What is required:
Rewrite the lines from the one with "Is there any" through the last line, changing "slice" to "wedge" and keeping everything else the same. Leave the pictures out.

[Source data Boundary: Start]

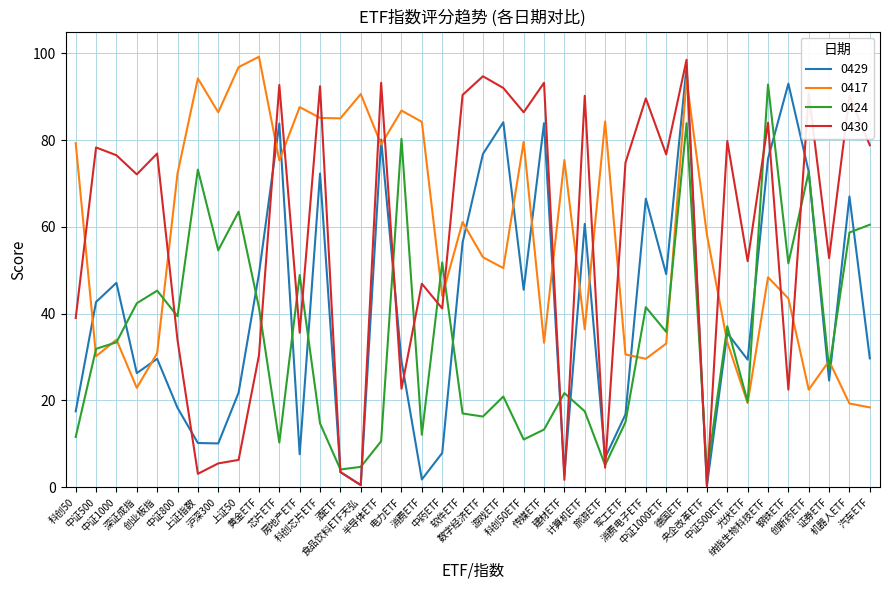

Does the chart have visible grid lines?

Yes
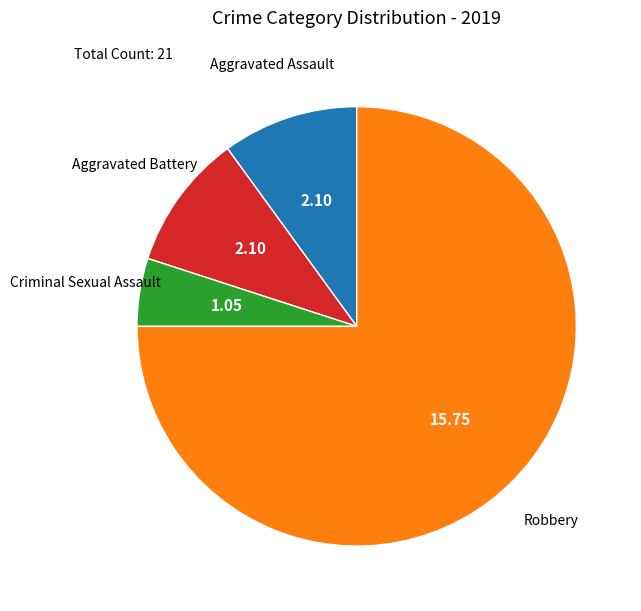

Is there any slice that represents more than half of the pie?

Yes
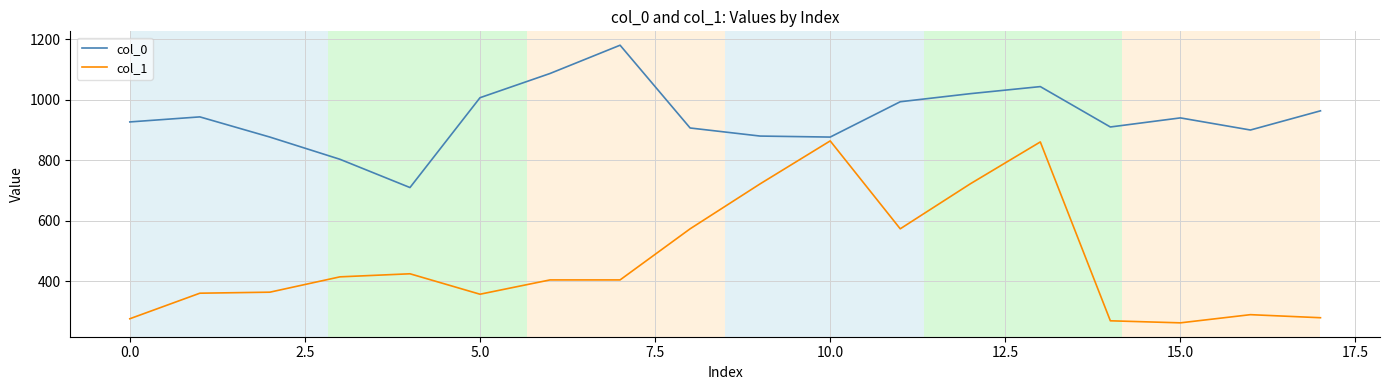

How many categories are shown in the chart?

18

[Source data Boundary: End]

Completed exercise:
Is there any wedge that represents more than half of the pie?

Yes

How many categories are shown in the chart?

18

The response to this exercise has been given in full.